Bu arada yerli – yabancı tekliflerin tümüne açık olduğu, en akçeli olanlar arasında bir değerlendirme yapıp, birini seçeceği söyleniyor.
Yani 2010 yılından en çok umudu olanlardan biri…
Emeklilerin bir umudu kalmadı.
Çünkü; 2010 yılının başında, kendilerini rahata kavuşturacak ve insan gibi yaşamaları sağlanacak(!) maaş zammına kavuştular hamdolsun.
Özlük hakkı peşinde koşan tekel işçileri ile itfaiyecilerin de 2010 yılında bekledikleri bir şey yok.
Çünkü kaybedecekleri bir şeyin olmadığını anlamış durumdalar.
Şimdilerde açlık grevine başladıklarından, fakirin umudu olan ekmek yerine umutlarını bile yiyemiyorlar.
Muhalefet partilerine gelince; yapılmasını arzu ettikleri erken seçim için, 2010 yılından çok ama çok umutlular.
İktidardakiler ise darbe senaryolarıyla, suikast senaryolarıyla mağdur duruma düşürüldükleri görüntüsü vererek, seçmenin mağdurdan yana alacakları tavırdan umutlular.
Ülkenin 6. büyük kenti Gaziantep’te yaşayanların umudu ise, kentin bir şantiye kent olmaktan 2010 yılında kurtulmuş olması.
Böyle bir kurtuluş için, herkes ses soluk çıkarmadan, tahammül örneği göstererek ve sabır çekerek beklemede.
Umut ekmek olmaktan çıktı, günümüzde pastaya dönüştü.
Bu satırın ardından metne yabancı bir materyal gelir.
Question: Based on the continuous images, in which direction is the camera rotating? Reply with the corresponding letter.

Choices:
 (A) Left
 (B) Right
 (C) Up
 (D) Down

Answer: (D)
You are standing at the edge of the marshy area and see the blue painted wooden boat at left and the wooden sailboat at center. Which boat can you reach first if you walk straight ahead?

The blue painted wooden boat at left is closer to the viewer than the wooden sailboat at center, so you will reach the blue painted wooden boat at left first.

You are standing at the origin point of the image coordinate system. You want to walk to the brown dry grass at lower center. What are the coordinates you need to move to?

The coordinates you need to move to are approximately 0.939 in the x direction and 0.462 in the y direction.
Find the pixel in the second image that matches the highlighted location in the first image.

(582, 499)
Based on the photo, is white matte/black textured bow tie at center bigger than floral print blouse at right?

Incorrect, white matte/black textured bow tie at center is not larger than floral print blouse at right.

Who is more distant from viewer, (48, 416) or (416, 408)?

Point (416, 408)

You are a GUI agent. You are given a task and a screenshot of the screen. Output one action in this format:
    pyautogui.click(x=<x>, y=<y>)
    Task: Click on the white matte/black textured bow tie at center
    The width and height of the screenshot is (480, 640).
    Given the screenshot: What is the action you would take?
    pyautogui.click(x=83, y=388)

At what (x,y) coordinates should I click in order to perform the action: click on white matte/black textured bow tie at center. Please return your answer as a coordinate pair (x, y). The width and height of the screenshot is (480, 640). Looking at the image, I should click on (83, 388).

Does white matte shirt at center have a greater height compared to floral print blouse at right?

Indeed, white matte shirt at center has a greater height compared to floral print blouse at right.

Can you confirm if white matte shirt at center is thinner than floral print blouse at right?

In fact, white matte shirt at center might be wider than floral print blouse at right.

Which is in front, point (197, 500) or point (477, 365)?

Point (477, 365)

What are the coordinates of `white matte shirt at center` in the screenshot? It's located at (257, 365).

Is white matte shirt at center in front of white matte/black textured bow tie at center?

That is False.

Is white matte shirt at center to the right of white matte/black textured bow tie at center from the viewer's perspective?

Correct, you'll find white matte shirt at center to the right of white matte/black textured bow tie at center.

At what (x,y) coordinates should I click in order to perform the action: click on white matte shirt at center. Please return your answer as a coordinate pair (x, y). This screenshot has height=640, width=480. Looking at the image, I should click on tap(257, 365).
Ve herkesin, her kesimin bir umut kuşu bulunduğu, yeni bir yılda bu kuşu uçurmak için yoğun uğraşlar verildiği bir zaman dilimine girdik.
Bunca umut kuşu arasından bir kuş da ben yakalayabilir miyim diye umut ediyorum ama galiba benimki boş bir umut.
Hem de her açıdan iyimser olmama karşın.
2010 yılından, çeşitli umutlarla beklentisi olanlar sınıfından ayrılmak en doğrusu galiba.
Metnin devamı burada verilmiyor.